A suspected medieval sculpture of the Virgin discovered in a Galician river, near Santiago de Compostela

Photo: Conchi Paz, Courtesy of Galician regional government

On June 5th, fisherman Fernando Brey tripped over a moss covered stone in the Sar river in Galicia when he was struck by its unusual shape. Indeed, this was not an ordinary riverbed rock. He had literally stumbled upon a sculpture of the Virgin and Child, whose faces are now missing, with two worn angels behind the Virgin’s shoulders, who appear to hold up her mantle. Brey quickly shared his discovery with Apatrigal, a local heritage association, and the Galician Ministry of Culture, who believe the work dates to the 14th century.

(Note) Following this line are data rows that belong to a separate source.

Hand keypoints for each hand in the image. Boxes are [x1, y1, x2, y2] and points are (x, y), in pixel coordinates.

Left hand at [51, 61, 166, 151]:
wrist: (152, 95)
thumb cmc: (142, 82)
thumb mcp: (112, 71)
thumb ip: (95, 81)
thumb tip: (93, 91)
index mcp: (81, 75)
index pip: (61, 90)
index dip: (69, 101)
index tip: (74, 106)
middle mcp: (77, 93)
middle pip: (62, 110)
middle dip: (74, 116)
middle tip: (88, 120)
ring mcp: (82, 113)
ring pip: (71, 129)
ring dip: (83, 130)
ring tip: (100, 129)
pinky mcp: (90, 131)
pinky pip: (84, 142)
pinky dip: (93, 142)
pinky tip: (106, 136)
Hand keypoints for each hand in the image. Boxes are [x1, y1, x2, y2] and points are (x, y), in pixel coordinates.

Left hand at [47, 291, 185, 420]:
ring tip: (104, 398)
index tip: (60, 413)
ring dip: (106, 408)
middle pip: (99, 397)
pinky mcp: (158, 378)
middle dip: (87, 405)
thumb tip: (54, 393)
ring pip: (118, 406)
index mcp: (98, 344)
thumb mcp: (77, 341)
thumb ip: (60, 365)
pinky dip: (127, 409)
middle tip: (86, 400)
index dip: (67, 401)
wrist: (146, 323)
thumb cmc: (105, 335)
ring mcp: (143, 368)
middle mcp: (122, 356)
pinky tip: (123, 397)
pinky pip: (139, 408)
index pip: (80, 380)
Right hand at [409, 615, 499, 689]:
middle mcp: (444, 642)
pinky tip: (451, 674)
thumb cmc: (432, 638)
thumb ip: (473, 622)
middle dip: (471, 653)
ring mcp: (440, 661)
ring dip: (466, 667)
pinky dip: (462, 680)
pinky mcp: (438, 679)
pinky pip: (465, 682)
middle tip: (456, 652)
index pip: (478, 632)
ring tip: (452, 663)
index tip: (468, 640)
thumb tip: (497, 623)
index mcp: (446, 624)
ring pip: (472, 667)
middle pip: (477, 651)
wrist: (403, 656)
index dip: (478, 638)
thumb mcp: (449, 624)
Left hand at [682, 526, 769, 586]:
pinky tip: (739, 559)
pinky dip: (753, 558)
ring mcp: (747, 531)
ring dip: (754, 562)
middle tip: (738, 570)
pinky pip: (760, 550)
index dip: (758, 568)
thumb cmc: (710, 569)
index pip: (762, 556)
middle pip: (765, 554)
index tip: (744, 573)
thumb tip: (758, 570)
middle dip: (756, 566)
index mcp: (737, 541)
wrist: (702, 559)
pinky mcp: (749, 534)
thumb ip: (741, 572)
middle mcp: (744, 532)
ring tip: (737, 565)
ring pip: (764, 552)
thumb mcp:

According to Apatrigal’s statement, the 150kg granite sculpture is carved on all sides other than the back, including the underside of its base, leading them to believe it was meant to be suspended on a wall. They also hypothesize that the work may have originally been located in the now-lost 12th-century Convent of Santa María de Conxo, which was very close to the discovery site in the Sar river. The sculpture has now been moved to the Museo das Peregrinacións in Santiago de Compostela, where it will be cleaned and analysed to determine its probable origin and dating. ‘Studies should tell us whether this is a very valuable gothic statue’, regional minister of culture Román Rodríguez said, as reported in The Guardian, ‘but beyond its cultural and historic value, we’ll also need to try to put together the story of this statue: What happened, and how could it remain undiscovered so close to the city for so many centuries? It must be quite a story’.